I understand. As someone who had to fix COM-related race bugs, I largely agree that the current state of COM/OLE-related libraries isn't exactly ideal.
Wine's primary goal, first and foremost, is to maximize compatibility with Windows apps, even if it doesn't perfectly emulate Windows. If a simple stub is enough to unblock execution, we do that. If a partial implementation gets it forward without breaking other apps, it's good enough. Given enough time we could "get everything right" the first time, but trust me, with hundreds and thousands of Windows DLLs (Wine already has ~700 of them!) we really need some prioritization to match an operating system developed by a multi-national corporation.

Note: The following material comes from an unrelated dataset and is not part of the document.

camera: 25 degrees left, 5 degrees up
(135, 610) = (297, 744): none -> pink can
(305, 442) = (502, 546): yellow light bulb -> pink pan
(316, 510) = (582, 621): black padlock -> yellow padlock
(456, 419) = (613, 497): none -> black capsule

Wine itself is about incremental changes, rather than a clearly defined roadmap. It's expected that cruft accumulates over time. Sometimes, maintainers can find time to clean them up by themselves. Other times, it's expected of contributors to take up the work. After all, once it's accepted and merged, it's the maintainers' job now to keep it working and avoid breaking other paps.

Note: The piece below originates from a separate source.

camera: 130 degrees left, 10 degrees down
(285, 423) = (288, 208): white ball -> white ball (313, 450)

Validating does not "hide bugs", you are just making stuff up now. The application expects to have `E_POINTER` upon a `NULL` passed in. The reason why a `NULL` was passed is irrelevant, only that a specific state is expected. You have no idea what the application is doing nor why, only that it is a matter of fact that this is the behavior expected from the API. Since we cannot control the application code we can only provide it with what it expects and fix bugs pertaining to that. Incidentally your reasoning about Microsoft application being buggy is nonsensical, it has nothing to do with API's validating arguments - a blindly obvious practice in software engineering - it has to do with their huge API surface inherits vast amounts of complexity and from which issue emerges.
Make no mistake, we are aware of apps that rely on error handling behavior and NULL pointer checks (just look for `E_POINTER` in wine codebase). In absence of an explicit evidence of an app relying on this particular behavior, we assume that the source of the "invalid pointer" bug lies elsewhere. Not fixing the root cause has *historically* been a common source of error from new contributors, so you'll probably encounter this default objection unless you're explicit about the error-check reliant behavior from the application side.